[[ Data shown, beginning ]]

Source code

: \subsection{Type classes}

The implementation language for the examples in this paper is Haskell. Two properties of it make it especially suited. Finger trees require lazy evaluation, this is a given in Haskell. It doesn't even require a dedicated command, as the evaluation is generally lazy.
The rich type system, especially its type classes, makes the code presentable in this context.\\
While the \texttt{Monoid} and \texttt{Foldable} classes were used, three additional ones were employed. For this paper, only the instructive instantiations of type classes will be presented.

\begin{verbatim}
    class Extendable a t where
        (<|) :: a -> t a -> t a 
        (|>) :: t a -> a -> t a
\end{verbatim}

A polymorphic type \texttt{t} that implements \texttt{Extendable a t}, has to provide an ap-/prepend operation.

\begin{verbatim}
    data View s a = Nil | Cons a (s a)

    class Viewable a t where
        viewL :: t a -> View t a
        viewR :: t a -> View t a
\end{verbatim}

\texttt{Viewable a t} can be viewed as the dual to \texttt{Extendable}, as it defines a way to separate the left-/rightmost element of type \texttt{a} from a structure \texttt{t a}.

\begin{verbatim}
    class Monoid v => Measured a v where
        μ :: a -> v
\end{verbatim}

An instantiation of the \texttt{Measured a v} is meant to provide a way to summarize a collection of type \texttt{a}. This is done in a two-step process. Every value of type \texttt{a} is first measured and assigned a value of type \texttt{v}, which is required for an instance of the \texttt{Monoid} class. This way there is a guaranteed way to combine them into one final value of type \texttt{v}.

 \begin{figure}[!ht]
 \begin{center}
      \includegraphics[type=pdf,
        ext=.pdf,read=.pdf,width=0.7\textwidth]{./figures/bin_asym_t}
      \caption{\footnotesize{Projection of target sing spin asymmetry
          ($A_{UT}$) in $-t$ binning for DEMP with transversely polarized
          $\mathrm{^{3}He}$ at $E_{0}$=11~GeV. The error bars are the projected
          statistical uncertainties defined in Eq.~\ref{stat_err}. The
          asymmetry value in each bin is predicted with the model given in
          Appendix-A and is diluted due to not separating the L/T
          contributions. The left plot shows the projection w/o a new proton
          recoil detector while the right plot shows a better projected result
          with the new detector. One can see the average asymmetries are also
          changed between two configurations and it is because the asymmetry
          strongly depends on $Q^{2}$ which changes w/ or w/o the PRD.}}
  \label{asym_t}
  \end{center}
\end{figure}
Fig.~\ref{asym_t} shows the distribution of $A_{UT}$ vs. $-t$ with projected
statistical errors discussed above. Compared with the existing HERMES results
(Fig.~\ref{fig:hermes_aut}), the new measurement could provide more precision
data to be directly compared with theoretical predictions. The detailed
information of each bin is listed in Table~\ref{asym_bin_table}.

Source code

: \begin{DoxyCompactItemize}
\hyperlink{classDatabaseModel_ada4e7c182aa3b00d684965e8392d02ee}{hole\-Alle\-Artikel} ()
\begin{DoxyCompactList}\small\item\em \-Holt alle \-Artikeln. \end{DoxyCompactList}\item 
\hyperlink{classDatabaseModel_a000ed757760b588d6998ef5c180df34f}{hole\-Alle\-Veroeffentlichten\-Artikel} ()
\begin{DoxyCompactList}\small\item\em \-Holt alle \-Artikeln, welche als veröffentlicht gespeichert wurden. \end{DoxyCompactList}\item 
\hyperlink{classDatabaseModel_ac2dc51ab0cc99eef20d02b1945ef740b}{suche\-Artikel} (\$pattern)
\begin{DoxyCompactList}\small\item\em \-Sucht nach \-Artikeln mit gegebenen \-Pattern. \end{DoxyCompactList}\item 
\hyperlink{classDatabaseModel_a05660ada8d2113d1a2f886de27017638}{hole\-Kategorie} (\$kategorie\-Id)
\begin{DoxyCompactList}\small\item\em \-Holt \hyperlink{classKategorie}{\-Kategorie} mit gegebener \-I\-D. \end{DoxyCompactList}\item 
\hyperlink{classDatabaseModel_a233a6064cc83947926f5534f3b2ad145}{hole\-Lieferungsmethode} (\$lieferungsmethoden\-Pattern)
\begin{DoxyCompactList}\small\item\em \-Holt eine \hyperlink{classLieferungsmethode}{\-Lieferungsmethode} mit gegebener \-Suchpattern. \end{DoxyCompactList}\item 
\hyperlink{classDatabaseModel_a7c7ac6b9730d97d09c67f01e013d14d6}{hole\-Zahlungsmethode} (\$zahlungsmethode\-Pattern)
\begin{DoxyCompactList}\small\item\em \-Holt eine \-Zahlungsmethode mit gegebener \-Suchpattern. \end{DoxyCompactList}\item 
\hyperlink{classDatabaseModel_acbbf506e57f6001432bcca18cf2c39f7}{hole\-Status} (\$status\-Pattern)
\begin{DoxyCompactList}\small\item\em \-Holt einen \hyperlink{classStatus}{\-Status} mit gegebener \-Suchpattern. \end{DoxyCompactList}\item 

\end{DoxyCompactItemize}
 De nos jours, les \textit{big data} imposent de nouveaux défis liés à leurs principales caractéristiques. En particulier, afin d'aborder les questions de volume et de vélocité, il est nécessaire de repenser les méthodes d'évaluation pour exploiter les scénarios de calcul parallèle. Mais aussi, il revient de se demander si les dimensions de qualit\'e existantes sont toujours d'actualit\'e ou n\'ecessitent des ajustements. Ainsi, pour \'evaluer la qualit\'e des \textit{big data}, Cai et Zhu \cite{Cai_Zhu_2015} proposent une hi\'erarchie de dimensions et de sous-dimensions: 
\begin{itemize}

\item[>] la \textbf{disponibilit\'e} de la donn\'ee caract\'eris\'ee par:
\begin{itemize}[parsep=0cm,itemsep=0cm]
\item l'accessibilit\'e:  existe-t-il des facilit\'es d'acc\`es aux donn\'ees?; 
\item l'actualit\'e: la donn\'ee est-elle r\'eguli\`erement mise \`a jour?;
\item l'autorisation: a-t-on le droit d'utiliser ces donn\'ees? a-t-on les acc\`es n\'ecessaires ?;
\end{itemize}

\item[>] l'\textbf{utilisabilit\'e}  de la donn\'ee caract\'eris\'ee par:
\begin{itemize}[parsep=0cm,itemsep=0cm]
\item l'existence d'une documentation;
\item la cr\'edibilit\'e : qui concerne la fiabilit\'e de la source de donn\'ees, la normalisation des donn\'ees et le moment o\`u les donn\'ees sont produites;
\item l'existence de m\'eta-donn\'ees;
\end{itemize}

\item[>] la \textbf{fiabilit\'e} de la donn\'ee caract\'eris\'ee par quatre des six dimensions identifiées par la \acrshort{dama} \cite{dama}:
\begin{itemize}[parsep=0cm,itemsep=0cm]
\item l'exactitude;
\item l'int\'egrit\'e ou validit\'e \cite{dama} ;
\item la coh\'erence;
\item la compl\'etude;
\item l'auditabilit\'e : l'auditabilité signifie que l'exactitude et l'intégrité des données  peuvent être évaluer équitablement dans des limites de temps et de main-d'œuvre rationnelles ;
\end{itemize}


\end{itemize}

[[ Data shown, end ]]

Please reproduce all of the entries exactly as they stand.

▸ Expected answer
Source code

: \subsection{Type classes}

The implementation language for the examples in this paper is Haskell. Two properties of it make it especially suited. Finger trees require lazy evaluation, this is a given in Haskell. It doesn't even require a dedicated command, as the evaluation is generally lazy.
The rich type system, especially its type classes, makes the code presentable in this context.\\
While the \texttt{Monoid} and \texttt{Foldable} classes were used, three additional ones were employed. For this paper, only the instructive instantiations of type classes will be presented.

\begin{verbatim}
    class Extendable a t where
        (<|) :: a -> t a -> t a 
        (|>) :: t a -> a -> t a
\end{verbatim}

A polymorphic type \texttt{t} that implements \texttt{Extendable a t}, has to provide an ap-/prepend operation.

\begin{verbatim}
    data View s a = Nil | Cons a (s a)

    class Viewable a t where
        viewL :: t a -> View t a
        viewR :: t a -> View t a
\end{verbatim}

\texttt{Viewable a t} can be viewed as the dual to \texttt{Extendable}, as it defines a way to separate the left-/rightmost element of type \texttt{a} from a structure \texttt{t a}.

\begin{verbatim}
    class Monoid v => Measured a v where
        μ :: a -> v
\end{verbatim}

An instantiation of the \texttt{Measured a v} is meant to provide a way to summarize a collection of type \texttt{a}. This is done in a two-step process. Every value of type \texttt{a} is first measured and assigned a value of type \texttt{v}, which is required for an instance of the \texttt{Monoid} class. This way there is a guaranteed way to combine them into one final value of type \texttt{v}.

 \begin{figure}[!ht]
 \begin{center}
      \includegraphics[type=pdf,
        ext=.pdf,read=.pdf,width=0.7\textwidth]{./figures/bin_asym_t}
      \caption{\footnotesize{Projection of target sing spin asymmetry
          ($A_{UT}$) in $-t$ binning for DEMP with transversely polarized
          $\mathrm{^{3}He}$ at $E_{0}$=11~GeV. The error bars are the projected
          statistical uncertainties defined in Eq.~\ref{stat_err}. The
          asymmetry value in each bin is predicted with the model given in
          Appendix-A and is diluted due to not separating the L/T
          contributions. The left plot shows the projection w/o a new proton
          recoil detector while the right plot shows a better projected result
          with the new detector. One can see the average asymmetries are also
          changed between two configurations and it is because the asymmetry
          strongly depends on $Q^{2}$ which changes w/ or w/o the PRD.}}
  \label{asym_t}
  \end{center}
\end{figure}
Fig.~\ref{asym_t} shows the distribution of $A_{UT}$ vs. $-t$ with projected
statistical errors discussed above. Compared with the existing HERMES results
(Fig.~\ref{fig:hermes_aut}), the new measurement could provide more precision
data to be directly compared with theoretical predictions. The detailed
information of each bin is listed in Table~\ref{asym_bin_table}.

Source code

: \begin{DoxyCompactItemize}
\hyperlink{classDatabaseModel_ada4e7c182aa3b00d684965e8392d02ee}{hole\-Alle\-Artikel} ()
\begin{DoxyCompactList}\small\item\em \-Holt alle \-Artikeln. \end{DoxyCompactList}\item 
\hyperlink{classDatabaseModel_a000ed757760b588d6998ef5c180df34f}{hole\-Alle\-Veroeffentlichten\-Artikel} ()
\begin{DoxyCompactList}\small\item\em \-Holt alle \-Artikeln, welche als veröffentlicht gespeichert wurden. \end{DoxyCompactList}\item 
\hyperlink{classDatabaseModel_ac2dc51ab0cc99eef20d02b1945ef740b}{suche\-Artikel} (\$pattern)
\begin{DoxyCompactList}\small\item\em \-Sucht nach \-Artikeln mit gegebenen \-Pattern. \end{DoxyCompactList}\item 
\hyperlink{classDatabaseModel_a05660ada8d2113d1a2f886de27017638}{hole\-Kategorie} (\$kategorie\-Id)
\begin{DoxyCompactList}\small\item\em \-Holt \hyperlink{classKategorie}{\-Kategorie} mit gegebener \-I\-D. \end{DoxyCompactList}\item 
\hyperlink{classDatabaseModel_a233a6064cc83947926f5534f3b2ad145}{hole\-Lieferungsmethode} (\$lieferungsmethoden\-Pattern)
\begin{DoxyCompactList}\small\item\em \-Holt eine \hyperlink{classLieferungsmethode}{\-Lieferungsmethode} mit gegebener \-Suchpattern. \end{DoxyCompactList}\item 
\hyperlink{classDatabaseModel_a7c7ac6b9730d97d09c67f01e013d14d6}{hole\-Zahlungsmethode} (\$zahlungsmethode\-Pattern)
\begin{DoxyCompactList}\small\item\em \-Holt eine \-Zahlungsmethode mit gegebener \-Suchpattern. \end{DoxyCompactList}\item 
\hyperlink{classDatabaseModel_acbbf506e57f6001432bcca18cf2c39f7}{hole\-Status} (\$status\-Pattern)
\begin{DoxyCompactList}\small\item\em \-Holt einen \hyperlink{classStatus}{\-Status} mit gegebener \-Suchpattern. \end{DoxyCompactList}\item 

\end{DoxyCompactItemize}
 De nos jours, les \textit{big data} imposent de nouveaux défis liés à leurs principales caractéristiques. En particulier, afin d'aborder les questions de volume et de vélocité, il est nécessaire de repenser les méthodes d'évaluation pour exploiter les scénarios de calcul parallèle. Mais aussi, il revient de se demander si les dimensions de qualit\'e existantes sont toujours d'actualit\'e ou n\'ecessitent des ajustements. Ainsi, pour \'evaluer la qualit\'e des \textit{big data}, Cai et Zhu \cite{Cai_Zhu_2015} proposent une hi\'erarchie de dimensions et de sous-dimensions: 
\begin{itemize}

\item[>] la \textbf{disponibilit\'e} de la donn\'ee caract\'eris\'ee par:
\begin{itemize}[parsep=0cm,itemsep=0cm]
\item l'accessibilit\'e:  existe-t-il des facilit\'es d'acc\`es aux donn\'ees?; 
\item l'actualit\'e: la donn\'ee est-elle r\'eguli\`erement mise \`a jour?;
\item l'autorisation: a-t-on le droit d'utiliser ces donn\'ees? a-t-on les acc\`es n\'ecessaires ?;
\end{itemize}

\item[>] l'\textbf{utilisabilit\'e}  de la donn\'ee caract\'eris\'ee par:
\begin{itemize}[parsep=0cm,itemsep=0cm]
\item l'existence d'une documentation;
\item la cr\'edibilit\'e : qui concerne la fiabilit\'e de la source de donn\'ees, la normalisation des donn\'ees et le moment o\`u les donn\'ees sont produites;
\item l'existence de m\'eta-donn\'ees;
\end{itemize}

\item[>] la \textbf{fiabilit\'e} de la donn\'ee caract\'eris\'ee par quatre des six dimensions identifiées par la \acrshort{dama} \cite{dama}:
\begin{itemize}[parsep=0cm,itemsep=0cm]
\item l'exactitude;
\item l'int\'egrit\'e ou validit\'e \cite{dama} ;
\item la coh\'erence;
\item la compl\'etude;
\item l'auditabilit\'e : l'auditabilité signifie que l'exactitude et l'intégrité des données  peuvent être évaluer équitablement dans des limites de temps et de main-d'œuvre rationnelles ;
\end{itemize}


\end{itemize}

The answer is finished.